"Words ought to be a little wild, for they are the assault of thoughts on the unthinking" - JMK
- Brad DeLong contrasts "MIT Keynesians" with what he calls "East Anglian Keynesians" (Post Keynesians, basically). He considers himself an MIT Keynesian, and that's where I generally feel like I lie too. One of the points of the post, of course, is that East Anglian Keynesians have important things to say as well.
- The Social Democracy for the 21st Century blog discusses Herbert Hoover's deficits. My synopsis: just because you guys don't agree with him doesn't mean he's even remotely close to what we think. I agree. People get so weird about Hoover on both sides. Why is it so hard to say "Hoover was a conservative, reformist, associationalist - there are a lot of people like him today too, and he doesn't make any of us happy although he seems like he was a nice guy."
- Bob Murphy provides a great history of the cost theory of value and the introduction of subjectivism in the 1870s. He credits all the marginalists (which is good), but then goes over Menger's contribution specifically. What's amazing to me is how many Austrians think that subjectivism only made an impact on the Austrians. I've had conversations with Austrian PhD students recently who actually think that modern mainstream economists commonly hold objective or cost theories of value. How did that misunderstanding ever catch on?
- This is Keynes's Economic Possibilities for Our Grandchildren, because that is really what I'm talking about in the temporal autarky posts. The critiques have taken an odd turn. Bob Murphy, for one, has taken the whole point of my argument (that compensation can't occur) and understood it to be a counter-argument!
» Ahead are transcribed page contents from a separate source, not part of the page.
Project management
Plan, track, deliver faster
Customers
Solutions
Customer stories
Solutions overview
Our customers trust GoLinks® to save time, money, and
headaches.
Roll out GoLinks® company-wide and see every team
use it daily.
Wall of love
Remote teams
The point is that autarky is unfortunate but inevitable in this case, but we still need to understand the implications. We don't need to sign over our life savings to future generations. But we do need to think about these sorts of things. In real terms I'm going to be wealthier than my grandparents. That's just the nature of economic progress. I'm on the right track, but not particularly wealthy yet, but by the time I get there I might not be able to pay my grandparents back. And yet when I was younger they still helped my parents pay for my college (and I understand my great-grandparents helped my grandparents pay for my parents' college). If you follow Bob Murphy's logic this is incomprehensible. Why would they do that? It can't have been a problem in the first place if the only solution was for my relatively poorer grandparents in the past to make an investment in my future so I could retire in 2050 much wealthier than they were when they retired. He's clinging to welfare criteria and market transactions when my whole point was that there's no transactional solution to this problem. He essentially reiterates the whole argument and calls that a disproof. But of course it's not a disproof at all. We care about the economic possibilities for our grandchildren, and I'm simply saying that's a good impulse and should be cultivated. Nobody is arguing that we shouldn't attend to our needs in making provisions for the future.